#### [Work instructions]
a: Give every distinct username that appears as a post author in the forum thread about the Chihiros RGB light.
b: Extend the forum thread about the Chihiros RGB light, beginning after its final line.

# Opinions on Chihiros RGB please



## Kezzab (26 Dec 2017)

Hi all, I'm considering an upgrade for my 90cm (https://www.ukaps.org/forum/threads/stig-of-the-sump.48558/).

The current lights are a bit of a bodge. Id like something better looking and that gives a nicer spectrum for viewing.

Considering 2 x 45cm Chihiros RGB plus hanging rail. Avoiding the 90cm chihiros because website says it doesn't like being dimmed, and id like that flexibility.

Any experiences/views before I part with cash?

Thanks.


----------



## Cor (26 Dec 2017)

I use it on my nano's https://www.ukaps.org/forum/threads/my-pics-always-in-development.39865/#post-508091
Good price for the product


----------



## Kezzab (26 Dec 2017)

Nice!


----------



## Zeus. (26 Dec 2017)

Changed my NEW CHIHIROS A-SERIES PLUS AQUATIC AQUARIUM SUPER LED LAMP a451 for a 
CHIHIROS RGB 45-SERIES and it worked fine with the TC420 iam using, only had the RGB a few weeks so still early days, but the colours are deeper than the A-series, but that is to be expected, but it wasnt a massive difference in colour but it was there

I assume you have already checkout the 
*[The power of light] *


----------



## Nigel95 (26 Dec 2017)

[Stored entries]
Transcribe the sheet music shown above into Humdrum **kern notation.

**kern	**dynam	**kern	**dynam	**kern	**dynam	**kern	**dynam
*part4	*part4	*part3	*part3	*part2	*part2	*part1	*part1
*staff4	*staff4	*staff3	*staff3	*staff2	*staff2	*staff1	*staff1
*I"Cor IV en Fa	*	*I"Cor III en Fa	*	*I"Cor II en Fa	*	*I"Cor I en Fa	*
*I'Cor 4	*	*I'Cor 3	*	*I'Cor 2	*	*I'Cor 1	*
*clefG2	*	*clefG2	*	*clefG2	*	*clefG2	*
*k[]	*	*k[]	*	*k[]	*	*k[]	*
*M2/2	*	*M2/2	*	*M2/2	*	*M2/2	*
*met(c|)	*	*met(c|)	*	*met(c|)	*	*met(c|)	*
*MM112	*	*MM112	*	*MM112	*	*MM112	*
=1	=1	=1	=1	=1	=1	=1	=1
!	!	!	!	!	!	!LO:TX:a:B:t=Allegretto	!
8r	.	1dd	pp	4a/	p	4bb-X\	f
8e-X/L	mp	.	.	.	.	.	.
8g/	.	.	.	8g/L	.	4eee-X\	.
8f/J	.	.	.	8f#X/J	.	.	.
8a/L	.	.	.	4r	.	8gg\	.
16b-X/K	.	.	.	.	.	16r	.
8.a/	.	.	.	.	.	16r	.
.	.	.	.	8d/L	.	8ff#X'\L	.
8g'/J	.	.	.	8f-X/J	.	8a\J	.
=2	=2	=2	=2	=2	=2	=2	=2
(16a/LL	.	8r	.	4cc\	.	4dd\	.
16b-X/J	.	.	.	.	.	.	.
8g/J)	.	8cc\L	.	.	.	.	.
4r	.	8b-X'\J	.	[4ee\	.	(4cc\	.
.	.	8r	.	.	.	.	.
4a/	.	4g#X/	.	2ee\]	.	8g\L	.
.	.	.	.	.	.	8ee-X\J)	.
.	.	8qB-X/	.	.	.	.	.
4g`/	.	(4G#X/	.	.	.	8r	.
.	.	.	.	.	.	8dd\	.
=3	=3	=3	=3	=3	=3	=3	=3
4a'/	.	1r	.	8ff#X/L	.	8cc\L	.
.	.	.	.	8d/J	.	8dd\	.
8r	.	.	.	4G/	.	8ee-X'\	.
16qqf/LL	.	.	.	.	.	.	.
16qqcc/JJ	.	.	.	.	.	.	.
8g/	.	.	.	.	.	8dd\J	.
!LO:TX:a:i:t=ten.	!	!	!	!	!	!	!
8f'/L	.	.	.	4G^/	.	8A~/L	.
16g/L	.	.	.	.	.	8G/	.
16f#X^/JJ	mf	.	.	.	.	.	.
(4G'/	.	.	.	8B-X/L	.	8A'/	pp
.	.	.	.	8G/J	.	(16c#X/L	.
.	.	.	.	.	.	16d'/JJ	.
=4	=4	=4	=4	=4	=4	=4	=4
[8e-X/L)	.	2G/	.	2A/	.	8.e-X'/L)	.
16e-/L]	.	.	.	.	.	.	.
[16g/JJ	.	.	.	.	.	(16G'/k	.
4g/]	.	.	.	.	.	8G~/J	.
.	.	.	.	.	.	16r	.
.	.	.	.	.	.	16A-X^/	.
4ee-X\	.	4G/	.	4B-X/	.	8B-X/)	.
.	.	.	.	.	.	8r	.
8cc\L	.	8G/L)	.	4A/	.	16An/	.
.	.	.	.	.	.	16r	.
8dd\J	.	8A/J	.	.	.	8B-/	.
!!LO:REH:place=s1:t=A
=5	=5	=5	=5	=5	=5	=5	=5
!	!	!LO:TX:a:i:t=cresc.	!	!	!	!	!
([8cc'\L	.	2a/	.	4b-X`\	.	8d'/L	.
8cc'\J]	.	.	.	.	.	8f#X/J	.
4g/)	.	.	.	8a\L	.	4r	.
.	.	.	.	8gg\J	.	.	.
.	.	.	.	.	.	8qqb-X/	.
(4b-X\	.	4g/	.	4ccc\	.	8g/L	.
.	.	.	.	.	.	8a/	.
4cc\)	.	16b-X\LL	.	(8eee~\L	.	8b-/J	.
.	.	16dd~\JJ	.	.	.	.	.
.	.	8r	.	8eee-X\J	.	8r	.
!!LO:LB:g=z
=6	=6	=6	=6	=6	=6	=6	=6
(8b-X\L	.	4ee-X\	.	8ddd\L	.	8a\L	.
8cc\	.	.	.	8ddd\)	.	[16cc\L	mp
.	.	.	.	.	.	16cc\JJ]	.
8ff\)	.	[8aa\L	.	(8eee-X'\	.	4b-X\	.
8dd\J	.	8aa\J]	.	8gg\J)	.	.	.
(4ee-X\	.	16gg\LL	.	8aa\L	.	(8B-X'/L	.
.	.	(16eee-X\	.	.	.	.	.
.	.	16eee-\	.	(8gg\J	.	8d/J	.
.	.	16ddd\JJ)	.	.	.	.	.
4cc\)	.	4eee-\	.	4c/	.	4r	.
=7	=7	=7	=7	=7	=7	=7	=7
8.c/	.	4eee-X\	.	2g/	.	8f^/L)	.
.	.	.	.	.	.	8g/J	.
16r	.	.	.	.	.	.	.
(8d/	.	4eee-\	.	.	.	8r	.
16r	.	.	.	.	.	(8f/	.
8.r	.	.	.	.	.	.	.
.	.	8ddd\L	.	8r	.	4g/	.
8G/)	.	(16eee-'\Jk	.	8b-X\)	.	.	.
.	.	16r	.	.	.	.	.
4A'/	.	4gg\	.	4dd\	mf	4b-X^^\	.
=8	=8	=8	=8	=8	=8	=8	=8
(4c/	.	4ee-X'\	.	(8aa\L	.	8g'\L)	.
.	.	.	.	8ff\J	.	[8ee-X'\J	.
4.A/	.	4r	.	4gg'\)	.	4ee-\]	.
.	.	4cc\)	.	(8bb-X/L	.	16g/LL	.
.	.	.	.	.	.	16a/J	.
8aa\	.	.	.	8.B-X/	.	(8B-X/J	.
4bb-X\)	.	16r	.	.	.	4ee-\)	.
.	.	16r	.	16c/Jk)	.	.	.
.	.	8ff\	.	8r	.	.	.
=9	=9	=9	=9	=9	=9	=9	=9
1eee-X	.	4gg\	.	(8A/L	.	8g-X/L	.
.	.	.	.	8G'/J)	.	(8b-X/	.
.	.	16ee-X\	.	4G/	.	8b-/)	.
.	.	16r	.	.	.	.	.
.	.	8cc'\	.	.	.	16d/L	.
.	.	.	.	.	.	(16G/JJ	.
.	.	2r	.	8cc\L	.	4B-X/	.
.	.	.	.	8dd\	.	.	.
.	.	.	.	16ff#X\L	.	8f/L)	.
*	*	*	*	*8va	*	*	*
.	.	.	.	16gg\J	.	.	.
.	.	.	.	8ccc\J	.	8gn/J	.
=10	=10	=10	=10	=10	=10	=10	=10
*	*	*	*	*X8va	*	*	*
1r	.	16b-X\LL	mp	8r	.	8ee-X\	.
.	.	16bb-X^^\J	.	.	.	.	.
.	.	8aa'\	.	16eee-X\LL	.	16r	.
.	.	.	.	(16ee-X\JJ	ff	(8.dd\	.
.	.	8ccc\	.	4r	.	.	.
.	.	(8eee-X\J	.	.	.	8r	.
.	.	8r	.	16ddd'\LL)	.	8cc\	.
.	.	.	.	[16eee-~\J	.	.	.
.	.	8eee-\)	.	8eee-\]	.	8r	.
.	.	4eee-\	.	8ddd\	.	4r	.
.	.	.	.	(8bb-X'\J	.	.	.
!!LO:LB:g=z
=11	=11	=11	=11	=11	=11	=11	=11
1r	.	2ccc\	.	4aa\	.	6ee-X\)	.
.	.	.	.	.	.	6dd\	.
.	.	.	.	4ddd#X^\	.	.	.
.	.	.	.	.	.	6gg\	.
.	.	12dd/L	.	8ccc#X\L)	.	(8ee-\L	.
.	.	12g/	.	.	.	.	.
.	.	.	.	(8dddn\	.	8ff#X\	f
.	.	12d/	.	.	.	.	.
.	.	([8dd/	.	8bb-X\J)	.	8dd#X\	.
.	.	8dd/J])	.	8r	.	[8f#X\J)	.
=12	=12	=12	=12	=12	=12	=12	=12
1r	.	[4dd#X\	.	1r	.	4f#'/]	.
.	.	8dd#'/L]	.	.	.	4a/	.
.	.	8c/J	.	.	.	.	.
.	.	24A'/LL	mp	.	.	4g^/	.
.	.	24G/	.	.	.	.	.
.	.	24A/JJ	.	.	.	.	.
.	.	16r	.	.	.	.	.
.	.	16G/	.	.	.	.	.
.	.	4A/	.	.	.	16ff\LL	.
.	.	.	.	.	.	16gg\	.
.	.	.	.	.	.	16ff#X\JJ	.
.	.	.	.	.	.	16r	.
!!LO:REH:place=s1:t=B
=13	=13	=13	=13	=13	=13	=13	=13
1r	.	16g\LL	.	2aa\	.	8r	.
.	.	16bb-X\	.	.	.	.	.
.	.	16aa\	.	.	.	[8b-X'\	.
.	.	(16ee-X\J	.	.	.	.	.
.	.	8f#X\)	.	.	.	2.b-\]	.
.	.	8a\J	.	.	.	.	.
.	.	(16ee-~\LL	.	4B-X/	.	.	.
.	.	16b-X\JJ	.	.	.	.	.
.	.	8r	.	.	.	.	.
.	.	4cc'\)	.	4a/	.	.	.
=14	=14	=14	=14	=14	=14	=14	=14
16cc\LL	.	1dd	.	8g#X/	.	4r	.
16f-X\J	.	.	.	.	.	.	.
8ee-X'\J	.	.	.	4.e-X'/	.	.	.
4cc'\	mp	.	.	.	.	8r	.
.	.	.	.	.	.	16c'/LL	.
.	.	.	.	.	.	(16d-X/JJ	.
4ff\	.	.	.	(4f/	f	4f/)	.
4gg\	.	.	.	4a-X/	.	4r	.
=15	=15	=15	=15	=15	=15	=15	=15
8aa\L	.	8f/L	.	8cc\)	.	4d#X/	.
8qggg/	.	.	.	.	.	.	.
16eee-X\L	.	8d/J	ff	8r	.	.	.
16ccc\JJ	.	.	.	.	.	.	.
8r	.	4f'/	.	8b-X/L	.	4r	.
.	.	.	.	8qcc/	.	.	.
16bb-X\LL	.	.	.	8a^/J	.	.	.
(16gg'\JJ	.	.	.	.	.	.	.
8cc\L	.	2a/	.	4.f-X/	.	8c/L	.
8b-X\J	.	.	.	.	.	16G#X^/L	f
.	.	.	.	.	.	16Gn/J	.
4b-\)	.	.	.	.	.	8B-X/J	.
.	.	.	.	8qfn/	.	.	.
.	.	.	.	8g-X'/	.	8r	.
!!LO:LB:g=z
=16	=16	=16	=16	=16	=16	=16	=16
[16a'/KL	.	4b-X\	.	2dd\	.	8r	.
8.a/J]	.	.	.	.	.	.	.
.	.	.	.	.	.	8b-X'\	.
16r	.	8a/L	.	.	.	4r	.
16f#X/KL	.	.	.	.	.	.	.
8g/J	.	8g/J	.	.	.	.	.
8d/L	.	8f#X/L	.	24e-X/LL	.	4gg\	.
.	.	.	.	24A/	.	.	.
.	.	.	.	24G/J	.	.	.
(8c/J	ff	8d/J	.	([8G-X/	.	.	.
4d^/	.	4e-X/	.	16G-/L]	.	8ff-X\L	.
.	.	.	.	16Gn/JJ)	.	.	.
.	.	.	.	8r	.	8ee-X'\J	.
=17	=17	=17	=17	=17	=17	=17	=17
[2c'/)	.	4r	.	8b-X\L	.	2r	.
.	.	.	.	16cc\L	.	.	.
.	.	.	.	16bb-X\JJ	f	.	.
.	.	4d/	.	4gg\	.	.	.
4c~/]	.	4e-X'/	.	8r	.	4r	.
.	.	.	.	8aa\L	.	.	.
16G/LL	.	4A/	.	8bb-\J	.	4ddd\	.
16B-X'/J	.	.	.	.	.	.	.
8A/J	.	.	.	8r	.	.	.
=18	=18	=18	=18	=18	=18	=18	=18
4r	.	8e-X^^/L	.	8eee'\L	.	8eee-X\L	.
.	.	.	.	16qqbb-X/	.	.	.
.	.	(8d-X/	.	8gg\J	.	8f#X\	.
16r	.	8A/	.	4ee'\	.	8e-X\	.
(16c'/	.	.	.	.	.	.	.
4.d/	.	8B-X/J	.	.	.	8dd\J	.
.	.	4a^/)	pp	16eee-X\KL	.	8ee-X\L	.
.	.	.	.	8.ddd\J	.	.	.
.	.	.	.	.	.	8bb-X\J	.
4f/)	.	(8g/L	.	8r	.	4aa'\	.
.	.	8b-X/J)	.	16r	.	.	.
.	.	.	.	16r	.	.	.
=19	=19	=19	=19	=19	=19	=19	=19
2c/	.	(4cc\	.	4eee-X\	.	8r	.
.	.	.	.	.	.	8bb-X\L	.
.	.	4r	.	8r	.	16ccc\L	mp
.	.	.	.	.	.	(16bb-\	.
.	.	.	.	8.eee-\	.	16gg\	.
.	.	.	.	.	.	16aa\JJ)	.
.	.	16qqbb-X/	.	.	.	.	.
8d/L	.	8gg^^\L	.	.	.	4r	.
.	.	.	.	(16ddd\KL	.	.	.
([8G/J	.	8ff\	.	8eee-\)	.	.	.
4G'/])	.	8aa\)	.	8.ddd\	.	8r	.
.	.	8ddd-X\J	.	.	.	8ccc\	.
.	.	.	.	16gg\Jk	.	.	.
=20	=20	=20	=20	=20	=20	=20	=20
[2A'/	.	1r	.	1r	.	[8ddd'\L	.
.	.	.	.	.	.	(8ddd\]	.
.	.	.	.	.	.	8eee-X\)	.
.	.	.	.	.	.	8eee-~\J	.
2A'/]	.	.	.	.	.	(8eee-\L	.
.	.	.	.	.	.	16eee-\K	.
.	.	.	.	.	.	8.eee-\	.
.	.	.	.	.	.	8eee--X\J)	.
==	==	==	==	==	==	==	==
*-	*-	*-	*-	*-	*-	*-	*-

#### [Outputs]
a: Kezzab, Cor, Zeus., Nigel95

b:
I really love my chihiros rgb. Good quality for the price.  I thought it would be to blue for my taste but no... I have a more expensive daytime unit which they say here is pretty good quality. I like my chihiros rgb more in terms of how the aquarium looks to my eye. But so far I have no tc 420 on it so fish do get scared a little when the lights go on/off.

my tank with chihiros rgb
https://www.ukaps.org/forum/threads/nigels-forest-scape-128l.50219/

If I would need to buy another light right now... I think I would try the twinstar s series.


----------



## David Hewitt (14 Jan 2018)

Kezzab said:


> Hi all, I'm considering an upgrade for my 90cm (https://www.ukaps.org/forum/threads/stig-of-the-sump.48558/).
> 
> The current lights are a bit of a bodge. Id like something better looking and that gives a nicer spectrum for viewing.
> 
> ...



I am pretty sure they are saying not to use their dimmer with the 90. I don't think it's rated for the amp draw of the light. 

You could get the 90 and try an aftermarket dimmer rated for higher amperage, or hack a tc420 as described here.


----------



## IoannisB (14 May 2018)

Kezzab said:


> Hi all, I'm considering an upgrade for my 90cm (https://www.ukaps.org/forum/threads/stig-of-the-sump.48558/).
> 
> The current lights are a bit of a bodge. Id like something better looking and that gives a nicer spectrum for viewing.
> 
> ...


According the Chichiros Company you can use the dimmer.
I am very confused about that


----------



## IoannisB (14 May 2018)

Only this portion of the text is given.